I need help checking my answers.
Which of the following is a true statement?
A. It is possible for two rectangles to have the same area, but only if they have the same perimeter.
B. It is possible for two rectangles to have the same area without having the same perimeter.
C. It is possible for two squares to have the same area without having the same perimeter.***
D. It is possible for two squares to have the same perimeter without having the same area.
Your choice of C is wrong!
If two squares have the same area, then the two squares are congruent,
which means they must have the same sides, thus the same perimeter.
why don't you make sketches of situations for each case ?
Alright, thanks for checking. ^w^
To check for the correct answer, we need to assess each statement individually. Let's analyze each option:
A. It is possible for two rectangles to have the same area, but only if they have the same perimeter.
This statement suggests that the two rectangles must have the same perimeter to have the same area. To check if this is true, we can visualize different scenarios where two rectangles have the same area but different perimeters. For example, consider a rectangle with dimensions 2x4 and another with dimensions 1x8. These rectangles both have an area of 8 but different perimeters (12 and 18, respectively). Therefore, option A is not correct.
B. It is possible for two rectangles to have the same area without having the same perimeter.
This statement proposes that two rectangles can have the same area even if their perimeters differ. To verify the accuracy of this statement, we can examine various scenarios where rectangles have the same area and different perimeters. For instance, consider a rectangle with dimensions 3x4 and another with dimensions 2x6. These rectangles both have an area of 12 but distinct perimeters (14 and 16, respectively). Thus, option B is correct.

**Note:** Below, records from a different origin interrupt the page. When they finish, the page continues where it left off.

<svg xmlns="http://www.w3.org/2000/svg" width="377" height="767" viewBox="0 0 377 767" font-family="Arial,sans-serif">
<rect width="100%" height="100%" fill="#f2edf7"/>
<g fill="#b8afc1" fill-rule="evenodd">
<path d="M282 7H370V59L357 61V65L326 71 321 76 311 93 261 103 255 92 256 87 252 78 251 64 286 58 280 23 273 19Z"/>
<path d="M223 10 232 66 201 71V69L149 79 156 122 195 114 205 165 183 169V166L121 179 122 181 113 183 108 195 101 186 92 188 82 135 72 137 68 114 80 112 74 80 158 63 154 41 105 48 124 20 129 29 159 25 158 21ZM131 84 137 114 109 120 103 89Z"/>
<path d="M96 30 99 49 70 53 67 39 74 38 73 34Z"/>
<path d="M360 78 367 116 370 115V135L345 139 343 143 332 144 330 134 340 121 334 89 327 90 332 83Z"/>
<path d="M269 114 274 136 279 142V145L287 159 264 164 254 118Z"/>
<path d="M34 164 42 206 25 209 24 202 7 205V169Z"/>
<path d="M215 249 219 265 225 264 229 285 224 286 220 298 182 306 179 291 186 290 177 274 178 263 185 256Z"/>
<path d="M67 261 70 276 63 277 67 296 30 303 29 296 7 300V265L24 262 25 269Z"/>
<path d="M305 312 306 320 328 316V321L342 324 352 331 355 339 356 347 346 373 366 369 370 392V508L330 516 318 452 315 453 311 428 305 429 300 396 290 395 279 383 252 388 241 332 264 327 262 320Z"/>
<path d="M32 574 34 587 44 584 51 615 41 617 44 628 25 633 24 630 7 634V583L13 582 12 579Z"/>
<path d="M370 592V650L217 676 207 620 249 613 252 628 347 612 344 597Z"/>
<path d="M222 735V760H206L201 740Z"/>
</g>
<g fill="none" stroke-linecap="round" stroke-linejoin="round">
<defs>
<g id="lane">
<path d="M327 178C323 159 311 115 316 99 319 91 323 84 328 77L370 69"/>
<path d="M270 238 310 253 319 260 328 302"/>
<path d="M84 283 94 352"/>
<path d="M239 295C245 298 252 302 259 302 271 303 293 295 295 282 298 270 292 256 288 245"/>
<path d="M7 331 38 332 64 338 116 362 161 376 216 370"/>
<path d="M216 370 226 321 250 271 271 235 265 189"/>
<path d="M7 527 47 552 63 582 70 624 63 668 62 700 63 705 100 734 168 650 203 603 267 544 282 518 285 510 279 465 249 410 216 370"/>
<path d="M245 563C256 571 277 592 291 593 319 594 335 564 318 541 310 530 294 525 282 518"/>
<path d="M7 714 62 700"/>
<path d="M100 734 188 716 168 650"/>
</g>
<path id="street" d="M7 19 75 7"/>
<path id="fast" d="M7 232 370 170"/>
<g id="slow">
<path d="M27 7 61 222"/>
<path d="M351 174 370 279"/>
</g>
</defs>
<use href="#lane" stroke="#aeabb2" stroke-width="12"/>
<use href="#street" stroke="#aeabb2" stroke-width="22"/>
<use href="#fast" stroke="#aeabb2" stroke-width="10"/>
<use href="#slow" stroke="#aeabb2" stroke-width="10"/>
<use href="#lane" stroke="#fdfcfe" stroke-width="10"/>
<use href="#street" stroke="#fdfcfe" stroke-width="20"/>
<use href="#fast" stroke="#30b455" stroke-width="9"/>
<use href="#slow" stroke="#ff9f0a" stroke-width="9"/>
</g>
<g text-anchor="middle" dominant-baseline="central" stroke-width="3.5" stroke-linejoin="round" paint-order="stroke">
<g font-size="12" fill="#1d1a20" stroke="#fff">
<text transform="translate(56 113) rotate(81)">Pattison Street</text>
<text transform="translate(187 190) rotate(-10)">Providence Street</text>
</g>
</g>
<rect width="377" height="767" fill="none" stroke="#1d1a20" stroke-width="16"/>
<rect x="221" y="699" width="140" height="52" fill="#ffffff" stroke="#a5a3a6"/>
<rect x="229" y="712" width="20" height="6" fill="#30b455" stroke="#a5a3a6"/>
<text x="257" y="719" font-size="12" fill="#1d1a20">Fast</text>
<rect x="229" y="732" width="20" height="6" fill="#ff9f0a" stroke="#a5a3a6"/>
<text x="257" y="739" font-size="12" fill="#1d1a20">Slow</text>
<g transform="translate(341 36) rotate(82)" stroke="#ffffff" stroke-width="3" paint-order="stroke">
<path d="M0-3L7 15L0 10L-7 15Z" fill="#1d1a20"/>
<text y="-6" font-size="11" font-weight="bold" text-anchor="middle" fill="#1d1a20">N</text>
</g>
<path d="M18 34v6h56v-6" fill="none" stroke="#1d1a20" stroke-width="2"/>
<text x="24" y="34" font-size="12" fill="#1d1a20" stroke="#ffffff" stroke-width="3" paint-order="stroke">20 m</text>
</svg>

C. It is possible for two squares to have the same area without having the same perimeter.
This statement addresses squares specifically, suggesting that two squares can have the same area while having different perimeters. We can easily validate this by considering two squares with different side lengths. For example, take a square with side length 3 and another with side length 6. Although they have different perimeters (12 and 24, respectively), both squares have an area of 9. Thus, option C is correct.
D. It is possible for two squares to have the same perimeter without having the same area.
This statement states that two squares can have the same perimeter but different areas. To verify this, we can consider squares with equal perimeters but varying side lengths. For instance, if we take a square with side length 2 (perimeter 8) and another with side length 4 (perimeter 16), we can see that their areas differ (4 and 16, respectively). Hence, option D is correct.
Based on the above analysis, options B, C, and D are all true statements. Therefore, the correct answer is option C: It is possible for two squares to have the same area without having the same perimeter.